### Requirement
Your output must consist of the records printed verbatim, with the pictures excluded.

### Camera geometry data
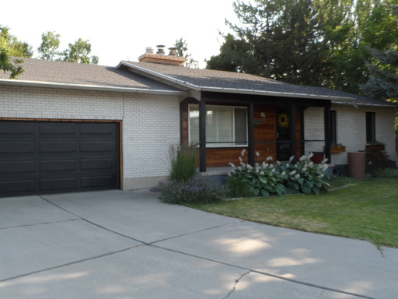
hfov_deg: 59.5
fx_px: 345
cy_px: 142
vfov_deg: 46.8
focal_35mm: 30
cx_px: 162
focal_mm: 4
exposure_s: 1/250
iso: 80
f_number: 3.2
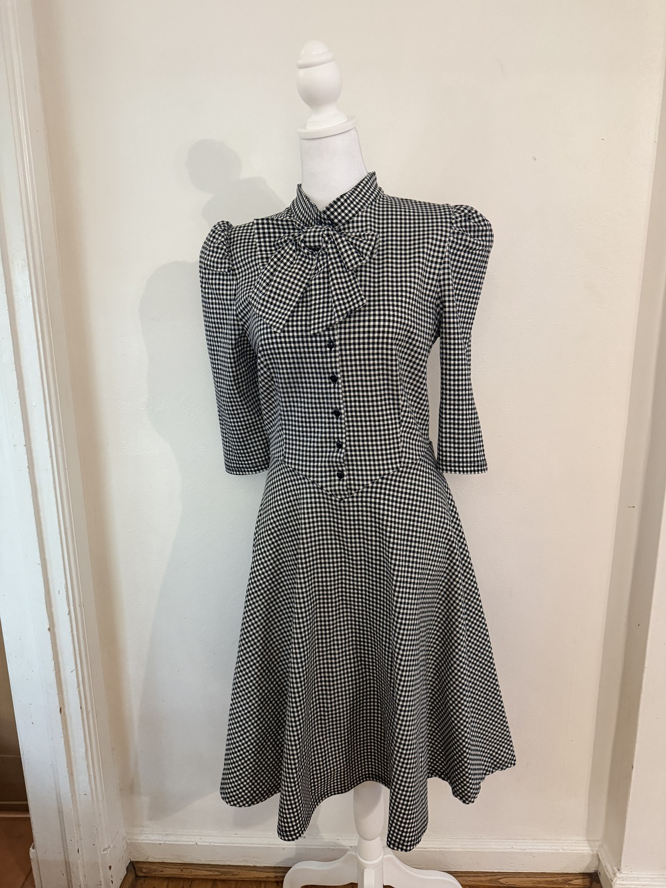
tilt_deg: -13.5
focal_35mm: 24
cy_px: 444
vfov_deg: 71.6
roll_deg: +0.5
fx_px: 616
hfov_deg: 56.8
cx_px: 333
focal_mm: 6.76
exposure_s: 1/60
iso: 500
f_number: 1.78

### Response to this exercise
hfov_deg: 59.5
fx_px: 345
cy_px: 142
vfov_deg: 46.8
focal_35mm: 30
cx_px: 162
focal_mm: 4
exposure_s: 1/250
iso: 80
f_number: 3.2
tilt_deg: -13.5
focal_35mm: 24
cy_px: 444
vfov_deg: 71.6
roll_deg: +0.5
fx_px: 616
hfov_deg: 56.8
cx_px: 333
focal_mm: 6.76
exposure_s: 1/60
iso: 500
f_number: 1.78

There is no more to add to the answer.